** SUPPLIED DATA follows **

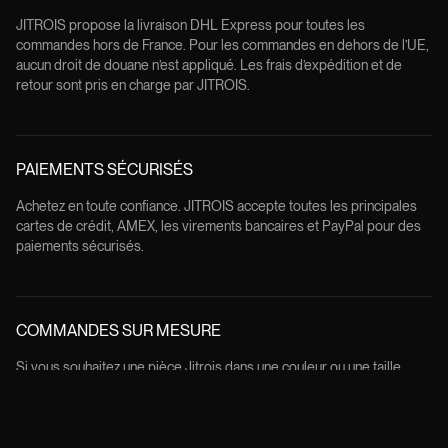
JITROIS propose la livraison DHL Express pour toutes les
commandes hors de France. Pour les commandes en dehors de l’UE,
aucun droit de douane n’est appliqué. Les frais d’expédition et de
retour sont pris en charge par JITROIS.
PAIEMENTS SÉCURISÉS
Achetez en toute confiance. JITROIS accepte toutes les principales
cartes de crédit, AMEX, les virements bancaires et PayPal pour des
paiements sécurisés.
COMMANDES SUR MESURE
Si vous souhaitez une pièce Jitrois dans une couleur ou une taille
spécifique, veuillez contacter notre service clientèle par e-mail ou par
téléphone. Ils se feront un plaisir de vous aider.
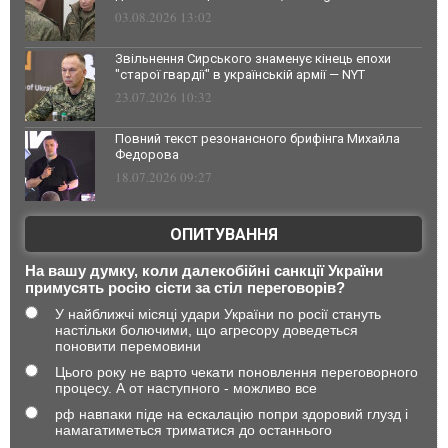
03.08.2026 13:02
Звільнення Сирського знаменує кінець епохи
"старої гвардії" в українській армії — NYT
23.07.2026 10:32
Повний текст резонансного брифінга Михайла
Федорова
18.07.2026 09:27
ОПИТУВАННЯ
На вашу думку, коли далекобійні санкції України
примусять росію сісти за стіл переговорів?
У найближчі місяці удари України по росії стануть
настільки болючими, що агресору доведеться
поновити перемовини
Цього року не варто чекати поновлення переговорного
процесу. А от наступного - можливо все
рф навпаки піде на ескалацію попри здоровий глузд і
намагатиметься триматися до останнього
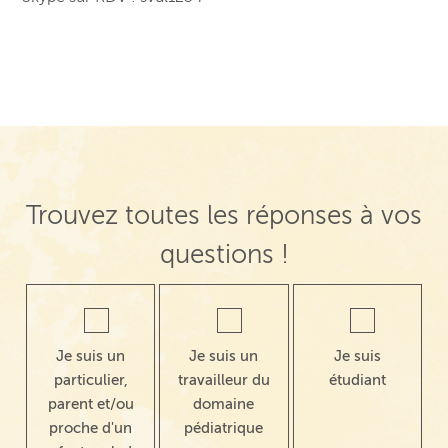
Trouvez toutes les réponses à vos
questions !
Je suis un
Je suis un
Je suis
particulier,
travailleur du
étudiant
parent et/ou
domaine
proche d'un
pédiatrique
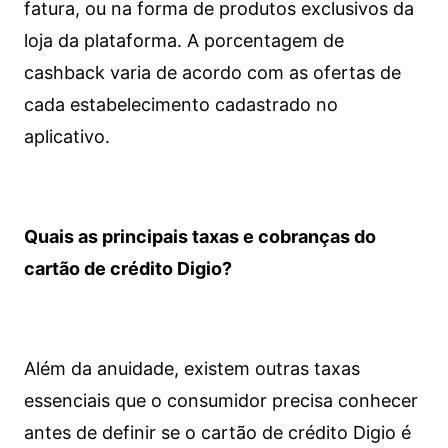
fatura, ou na forma de produtos exclusivos da
loja da plataforma. A porcentagem de
cashback varia de acordo com as ofertas de
cada estabelecimento cadastrado no
aplicativo.
Quais as principais taxas e cobranças do
cartão de crédito Digio?
Além da anuidade, existem outras taxas
essenciais que o consumidor precisa conhecer
antes de definir se o cartão de crédito Digio é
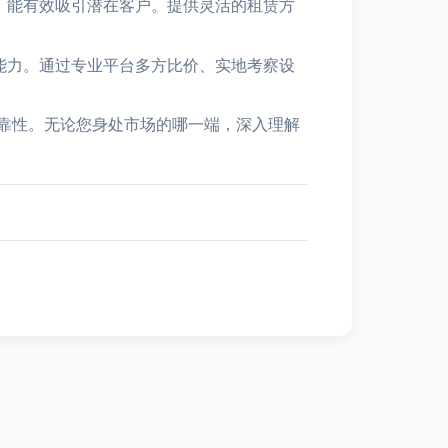
，能有效吸引潜在客户。提供灵活的租赁方
能力。通过专业平台多方比价、实地考察设
靠性。无论您身处市场的哪一端，深入理解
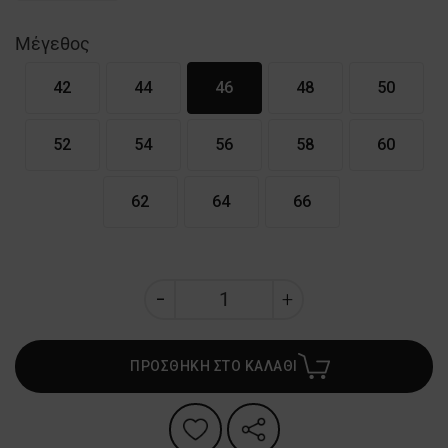
Μέγεθος
42
44
46
48
50
52
54
56
58
60
62
64
66
ΠΡΟΣΘΗΚΗ ΣΤΟ ΚΑΛΑΘΙ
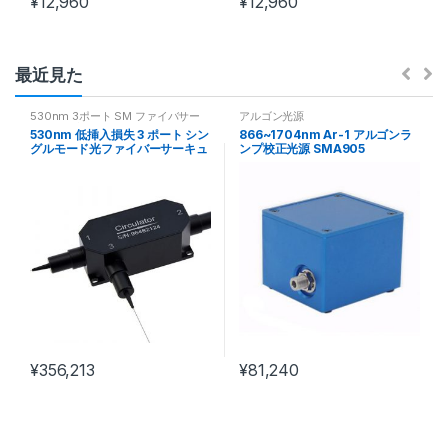
¥
12,960
¥
12,960
最近見た
530nm 3ポート SM ファイバサー
アルゴン光源
キュレータ
530nm 低挿入損失 3 ポート シン
866~1704nm Ar-1 アルゴンラ
グルモード光ファイバーサーキュ
ンプ校正光源 SMA905
レーター
60*45*40mm 分光分析装置用
¥
356,213
¥
81,240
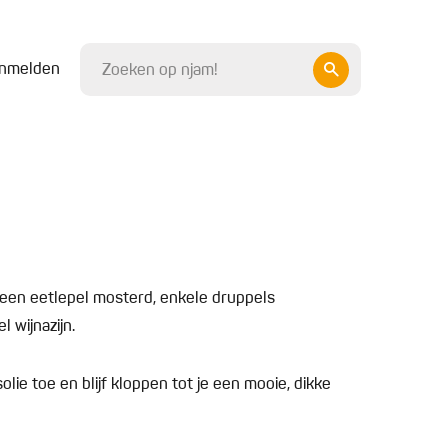
nmelden
t een eetlepel mosterd, enkele druppels
 wijnazijn.
lie toe en blijf kloppen tot je een mooie, dikke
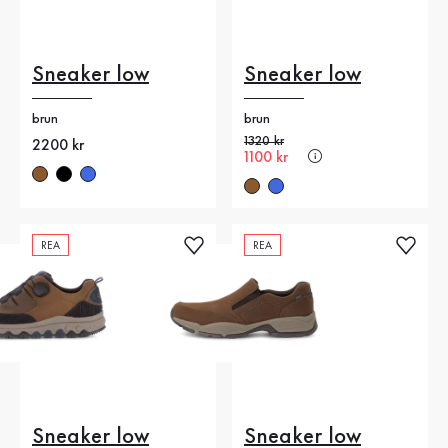
Sneaker low
Sneaker low
brun
brun
Gammalt pris
1320 kr
Nytt pris
2200 kr
Nytt pris
1100 kr
REA
REA
Sneaker low
Sneaker low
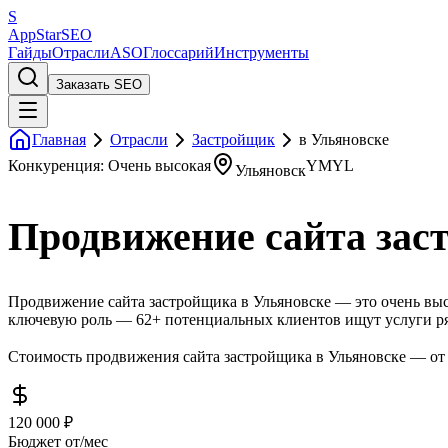
S
AppStar
SEO
Гайды
Отрасли
ASO
Глоссарий
Инструменты
Заказать SEO
Главная
Отрасли
Застройщик
в Ульяновске
Конкуренция: Очень высокая
YMYL
Ульяновск
Продвижение сайта зас
Продвижение сайта застройщика в Ульяновске — это очень выс
ключевую роль — 62+ потенциальных клиентов ищут услуги ря
Стоимость продвижения сайта застройщика в Ульяновске — от 
120 000 ₽
Бюджет от/мес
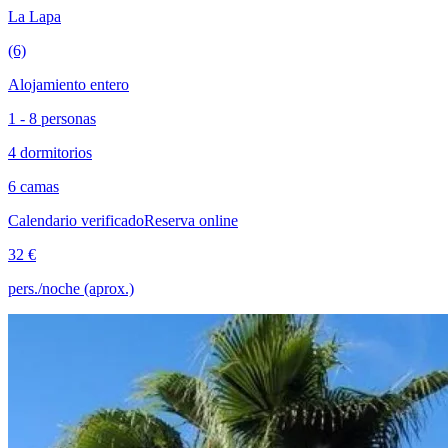
La Lapa
(6)
Alojamiento entero
1 - 8 personas
4 dormitorios
6 camas
Calendario verificado
Reserva online
32 €
pers./noche (aprox.)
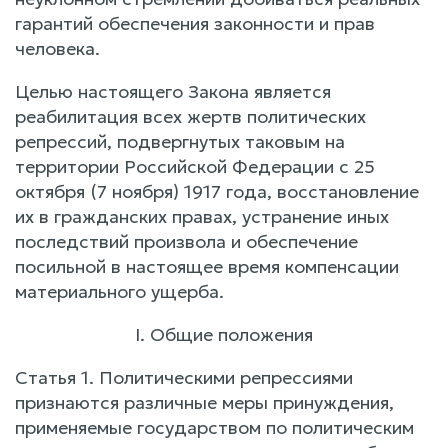
гарантий обеспечения законности и прав
человека.
Целью настоящего Закона является
реабилитация всех жертв политических
репрессий, подвергнутых таковым на
территории Российской Федерации с 25
октября (7 ноября) 1917 года, восстановление
их в гражданских правах, устранение иных
последствий произвола и обеспечение
посильной в настоящее время компенсации
материального ущерба.
I. Общие положения
Статья 1. Политическими репрессиями
признаются различные меры принуждения,
применяемые государством по политическим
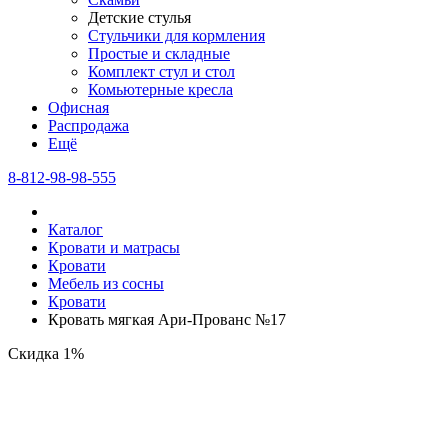
Детские стулья
Стульчики для кормления
Простые и складные
Комплект стул и стол
Комьютерные кресла
Офисная
Распродажа
Eщё
8-812-98-98-555
Каталог
Кровати и матрасы
Кровати
Мебель из сосны
Кровати
Кровать мягкая Ари-Прованс №17
Скидка 1%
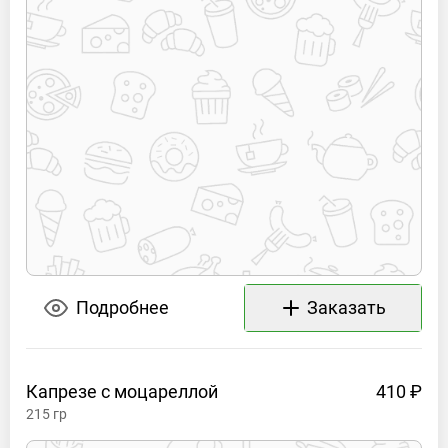
Подробнее
Заказать
Капрезе с
моцареллой
410 ₽
215
гр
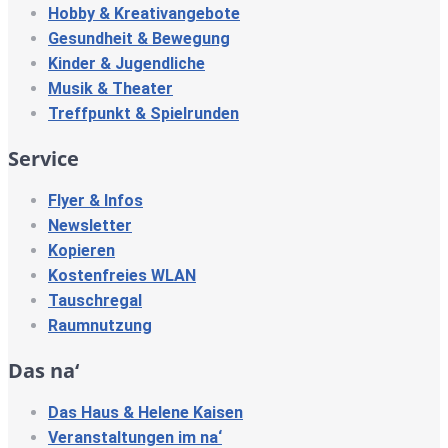
Hobby & Kreativangebote
Gesundheit & Bewegung
Kinder & Jugendliche
Musik & Theater
Treffpunkt & Spielrunden
Service
Flyer & Infos
Newsletter
Kopieren
Kostenfreies WLAN
Tauschregal
Raumnutzung
Das na‘
Das Haus & Helene Kaisen
Veranstaltungen im na‘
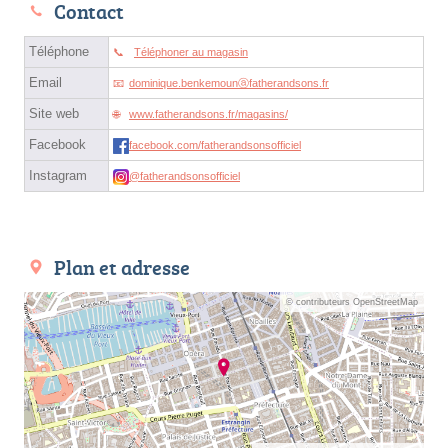
Contact
Téléphone
Téléphoner au magasin
Email
dominique.benkemounⓐfatherandsons.fr
Site web
www.fatherandsons.fr/magasins/
Facebook
facebook.com/fatherandsonsofficiel
Instagram
@fatherandsonsofficiel
Plan et adresse
© contributeurs OpenStreetMap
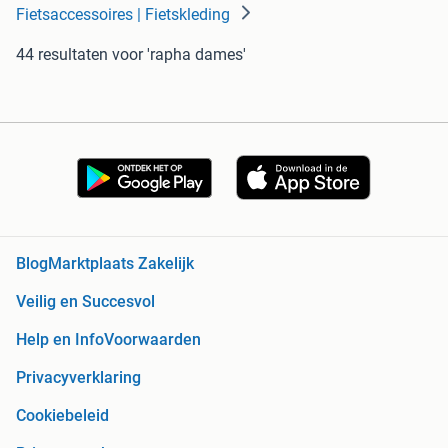
Fietsaccessoires | Fietskleding
44 resultaten
voor 'rapha dames'
Blog
Marktplaats Zakelijk
Veilig en Succesvol
Help en Info
Voorwaarden
Privacyverklaring
Cookiebeleid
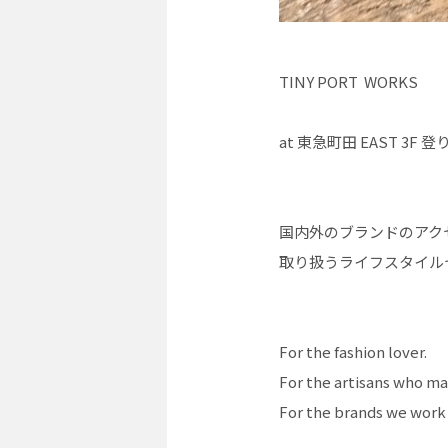
TINY PORT WORKS
at 東急町田 EAST 3F
国内外のブランドのアク
取り扱うライフスタイル
For the fashion lover.
For the artisans who ma
For the brands we work 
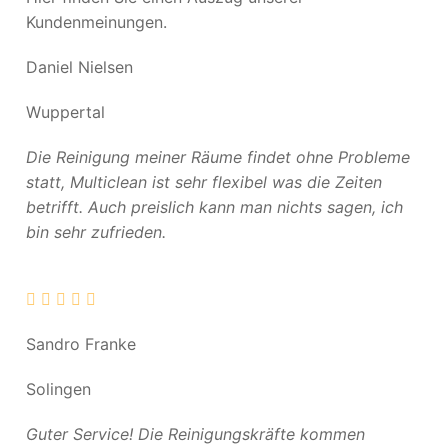
Kundenmeinungen.
Daniel Nielsen
Wuppertal
Die Reinigung meiner Räume findet ohne Probleme
statt, Multiclean ist sehr flexibel was die Zeiten
betrifft. Auch preislich kann man nichts sagen, ich
bin sehr zufrieden.
Sandro Franke
Solingen
Guter Service! Die Reinigungskräfte kommen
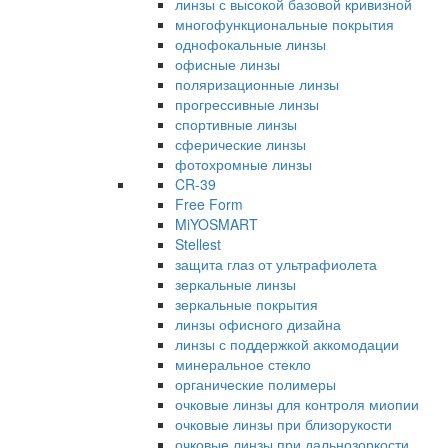
линзы с высокой базовой кривизной
многофункциональные покрытия
однофокальные линзы
офисные линзы
поляризационные линзы
прогрессивные линзы
спортивные линзы
сферические линзы
фотохромные линзы
CR-39
Free Form
MiYOSMART
Stellest
защита глаз от ультрафиолета
зеркальные линзы
зеркальные покрытия
линзы офисного дизайна
линзы с поддержкой аккомодации
минеральное стекло
органические полимеры
очковые линзы для контроля миопии
очковые линзы при близорукости
очковые линзы при дальнозоркости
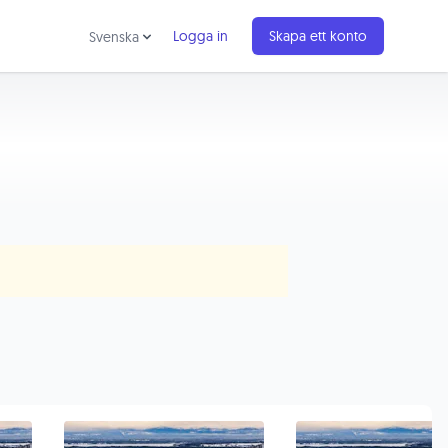
Logga in
Skapa ett konto
Svenska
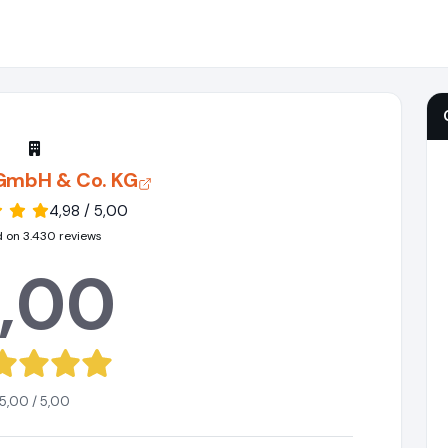
 GmbH & Co. KG
4,98 / 5,00
 on 3.430 reviews
,00
5,00 / 5,00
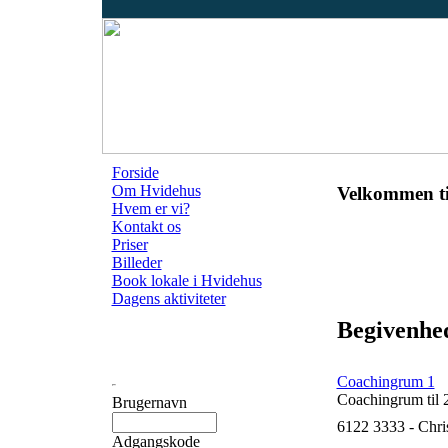
Forside
Om Hvidehus
Velkommen ti
Hvem er vi?
Kontakt os
Priser
Billeder
Book lokale i Hvidehus
Dagens aktiviteter
Begivenhed
Coachingrum 1
Coachingrum til 
Brugernavn
6122 3333 - Chri
Adgangskode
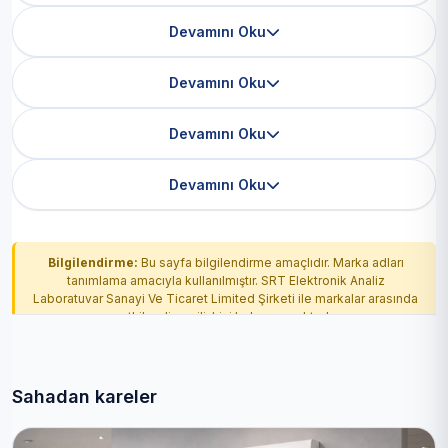
Devamını Oku
Devamını Oku
Devamını Oku
Devamını Oku
Bilgilendirme:
Bu sayfa bilgilendirme amaçlıdır. Marka adları
tanımlama amacıyla kullanılmıştır. SRT Elektronik Analiz
Laboratuvar Sanayi Ve Ticaret Limited Şirketi ile markalar arasında
yetkilendirme ilişkisi bulunmamaktadır.
Sahadan kareler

** End of SUPPLIED DATA **

_WORK REQUIRED_
Please put the lines of the items, starting at the line that has "линзы с высокой базовой кривизной" and stopping after the line that has "линзы офисного дизайна", into a Markdown table with the columns Row and Line. Number each row and leave out any blank lines.

_ANSWER FOR THIS EXERCISE_
| Row | Line |
|---|---|
| 1 | линзы с высокой базовой кривизной |
| 2 | многофункциональные покрытия |
| 3 | однофокальные линзы |
| 4 | офисные линзы |
| 5 | поляризационные линзы |
| 6 | прогрессивные линзы |
| 7 | спортивные линзы |
| 8 | сферические линзы |
| 9 | фотохромные линзы |
| 10 | CR-39 |
| 11 | Free Form |
| 12 | MiYOSMART |
| 13 | Stellest |
| 14 | защита глаз от ультрафиолета |
| 15 | зеркальные линзы |
| 16 | зеркальные покрытия |
| 17 | линзы офисного дизайна |